Question

The terminal velocity is not dependent on which one of the following properties? the drag coefficient 1 the force of gravity 2 cross-sectional area 3 air density 4 the falling time 5 terminal velocity depends on all of the 6 given parameters

Answer 1

Answer: the falling time

Step-by-step explanation:

When a body or object falls, basically two forces act on it:

1. The force of air friction, also called "drag force"
`D`:

`D={C}_(d)(\rho V^(2) )/(2)A` (1)

Where:

`C_ {d}` is the drag coefficient

`\rho` is the density of the fluid (air for example)

`V` is the velocity

`A` is the transversal area of the object

So, this force is proportional to the transversal area of ​​the falling element and to the square of the velocity.

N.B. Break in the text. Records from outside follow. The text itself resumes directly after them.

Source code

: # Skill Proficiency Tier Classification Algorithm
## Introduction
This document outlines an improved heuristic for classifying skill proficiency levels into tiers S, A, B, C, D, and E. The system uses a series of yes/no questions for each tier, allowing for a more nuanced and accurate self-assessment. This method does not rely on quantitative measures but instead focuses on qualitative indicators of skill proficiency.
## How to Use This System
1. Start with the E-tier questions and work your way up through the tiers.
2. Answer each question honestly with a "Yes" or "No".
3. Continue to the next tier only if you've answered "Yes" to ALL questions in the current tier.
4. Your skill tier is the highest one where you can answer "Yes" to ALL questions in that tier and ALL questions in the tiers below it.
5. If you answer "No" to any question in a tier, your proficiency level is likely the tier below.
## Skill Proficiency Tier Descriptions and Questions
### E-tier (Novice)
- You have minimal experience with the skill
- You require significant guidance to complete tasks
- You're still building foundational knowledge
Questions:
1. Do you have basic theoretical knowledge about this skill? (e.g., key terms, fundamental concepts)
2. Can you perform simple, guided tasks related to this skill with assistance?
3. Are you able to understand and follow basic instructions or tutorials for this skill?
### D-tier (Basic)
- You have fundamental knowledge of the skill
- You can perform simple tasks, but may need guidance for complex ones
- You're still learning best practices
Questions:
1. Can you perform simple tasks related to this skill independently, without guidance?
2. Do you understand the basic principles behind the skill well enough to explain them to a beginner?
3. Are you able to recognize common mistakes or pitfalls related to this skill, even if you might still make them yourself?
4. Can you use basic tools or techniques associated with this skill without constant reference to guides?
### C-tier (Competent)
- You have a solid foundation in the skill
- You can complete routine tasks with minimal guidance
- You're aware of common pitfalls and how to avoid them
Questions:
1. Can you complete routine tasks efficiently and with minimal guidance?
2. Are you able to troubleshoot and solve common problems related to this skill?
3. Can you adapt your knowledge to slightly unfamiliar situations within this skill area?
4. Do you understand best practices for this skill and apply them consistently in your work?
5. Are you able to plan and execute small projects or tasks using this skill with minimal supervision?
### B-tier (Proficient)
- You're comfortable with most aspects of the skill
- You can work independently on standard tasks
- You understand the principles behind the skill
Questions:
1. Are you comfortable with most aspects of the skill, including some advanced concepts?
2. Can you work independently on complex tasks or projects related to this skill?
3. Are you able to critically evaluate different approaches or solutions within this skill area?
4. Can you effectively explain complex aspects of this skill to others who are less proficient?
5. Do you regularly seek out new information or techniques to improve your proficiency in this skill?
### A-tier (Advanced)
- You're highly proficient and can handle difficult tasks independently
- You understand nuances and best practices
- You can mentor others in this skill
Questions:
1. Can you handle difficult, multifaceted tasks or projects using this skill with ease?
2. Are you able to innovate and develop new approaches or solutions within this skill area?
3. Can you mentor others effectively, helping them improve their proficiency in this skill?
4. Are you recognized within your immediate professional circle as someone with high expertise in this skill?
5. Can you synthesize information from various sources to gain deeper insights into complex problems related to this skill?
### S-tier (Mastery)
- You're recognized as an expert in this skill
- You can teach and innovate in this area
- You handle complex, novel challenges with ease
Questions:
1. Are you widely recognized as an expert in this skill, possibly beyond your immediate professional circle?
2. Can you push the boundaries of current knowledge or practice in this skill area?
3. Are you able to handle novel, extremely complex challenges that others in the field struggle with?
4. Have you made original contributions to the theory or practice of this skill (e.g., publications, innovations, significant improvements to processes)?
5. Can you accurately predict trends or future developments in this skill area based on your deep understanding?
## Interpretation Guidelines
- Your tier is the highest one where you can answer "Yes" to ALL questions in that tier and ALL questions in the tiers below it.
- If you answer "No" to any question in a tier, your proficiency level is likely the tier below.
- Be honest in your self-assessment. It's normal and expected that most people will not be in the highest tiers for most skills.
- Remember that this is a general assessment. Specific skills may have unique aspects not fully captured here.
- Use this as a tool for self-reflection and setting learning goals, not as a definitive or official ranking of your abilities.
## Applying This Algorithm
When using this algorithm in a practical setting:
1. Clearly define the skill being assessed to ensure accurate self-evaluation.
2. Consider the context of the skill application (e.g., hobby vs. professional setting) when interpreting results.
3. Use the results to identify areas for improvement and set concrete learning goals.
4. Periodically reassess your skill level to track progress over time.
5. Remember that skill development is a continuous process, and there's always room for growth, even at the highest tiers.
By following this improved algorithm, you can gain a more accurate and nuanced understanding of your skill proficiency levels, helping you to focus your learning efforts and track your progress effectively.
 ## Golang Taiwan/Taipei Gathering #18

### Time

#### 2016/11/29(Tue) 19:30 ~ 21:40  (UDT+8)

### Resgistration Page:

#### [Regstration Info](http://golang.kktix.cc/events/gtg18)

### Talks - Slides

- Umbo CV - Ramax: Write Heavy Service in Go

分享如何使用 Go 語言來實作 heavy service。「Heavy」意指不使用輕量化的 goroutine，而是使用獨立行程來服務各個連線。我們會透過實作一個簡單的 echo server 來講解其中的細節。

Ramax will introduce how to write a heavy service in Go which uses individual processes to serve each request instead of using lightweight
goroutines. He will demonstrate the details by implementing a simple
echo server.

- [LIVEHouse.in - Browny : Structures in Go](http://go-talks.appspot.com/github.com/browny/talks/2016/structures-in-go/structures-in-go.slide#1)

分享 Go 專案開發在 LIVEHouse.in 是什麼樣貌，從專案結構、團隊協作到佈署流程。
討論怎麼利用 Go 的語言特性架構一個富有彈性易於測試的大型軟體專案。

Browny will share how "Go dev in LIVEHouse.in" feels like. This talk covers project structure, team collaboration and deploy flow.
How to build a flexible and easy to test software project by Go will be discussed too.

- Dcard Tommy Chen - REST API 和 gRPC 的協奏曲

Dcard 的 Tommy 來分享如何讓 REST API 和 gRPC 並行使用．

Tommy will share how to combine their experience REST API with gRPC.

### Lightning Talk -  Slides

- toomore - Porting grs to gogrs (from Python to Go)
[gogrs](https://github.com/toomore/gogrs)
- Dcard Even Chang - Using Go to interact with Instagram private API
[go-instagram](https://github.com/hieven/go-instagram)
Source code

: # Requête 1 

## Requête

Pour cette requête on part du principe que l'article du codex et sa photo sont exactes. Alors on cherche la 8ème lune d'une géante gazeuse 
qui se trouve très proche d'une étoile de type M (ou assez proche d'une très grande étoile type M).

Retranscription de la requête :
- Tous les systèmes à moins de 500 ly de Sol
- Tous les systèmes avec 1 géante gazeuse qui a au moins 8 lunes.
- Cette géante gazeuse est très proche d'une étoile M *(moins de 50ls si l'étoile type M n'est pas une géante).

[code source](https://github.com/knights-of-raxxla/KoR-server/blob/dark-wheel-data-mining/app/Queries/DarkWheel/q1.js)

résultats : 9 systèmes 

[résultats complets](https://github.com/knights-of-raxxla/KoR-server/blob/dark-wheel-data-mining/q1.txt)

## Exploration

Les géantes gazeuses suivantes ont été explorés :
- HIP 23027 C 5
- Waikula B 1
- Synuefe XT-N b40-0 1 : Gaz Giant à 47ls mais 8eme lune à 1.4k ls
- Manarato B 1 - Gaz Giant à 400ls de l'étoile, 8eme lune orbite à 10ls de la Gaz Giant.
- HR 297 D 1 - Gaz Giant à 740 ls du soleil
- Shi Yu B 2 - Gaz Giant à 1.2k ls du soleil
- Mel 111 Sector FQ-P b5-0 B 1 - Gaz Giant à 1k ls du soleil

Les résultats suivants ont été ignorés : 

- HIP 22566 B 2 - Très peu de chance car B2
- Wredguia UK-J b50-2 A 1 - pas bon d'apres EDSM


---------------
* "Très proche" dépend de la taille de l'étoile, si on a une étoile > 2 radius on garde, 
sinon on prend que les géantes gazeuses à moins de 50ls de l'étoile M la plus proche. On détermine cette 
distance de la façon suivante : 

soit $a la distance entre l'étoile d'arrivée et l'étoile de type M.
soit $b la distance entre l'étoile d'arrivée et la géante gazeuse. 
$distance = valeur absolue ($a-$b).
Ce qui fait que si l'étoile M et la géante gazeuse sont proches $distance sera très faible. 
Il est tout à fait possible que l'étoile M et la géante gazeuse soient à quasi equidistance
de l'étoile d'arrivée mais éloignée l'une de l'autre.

2. Its weight due to the gravity force
`W`:

`W=m.g`

(2)

Where:

`m` is the mass of the object

`g` is the acceleration due gravity

So, at the moment when the drag force equals the gravity force, the object will have its terminal velocity:

`D=W` (3)

`{C}_(d)(\rho V^(2) )/(2)A=m.g` (4)

`V=\sqrt{\frac{2m.g}{\rho A{C}_(d)}}` (5) This is the terminal velocity

As we can see, there is no "falling time" in this equation.

Therefore, the terminal velocity is not dependent on the falling time.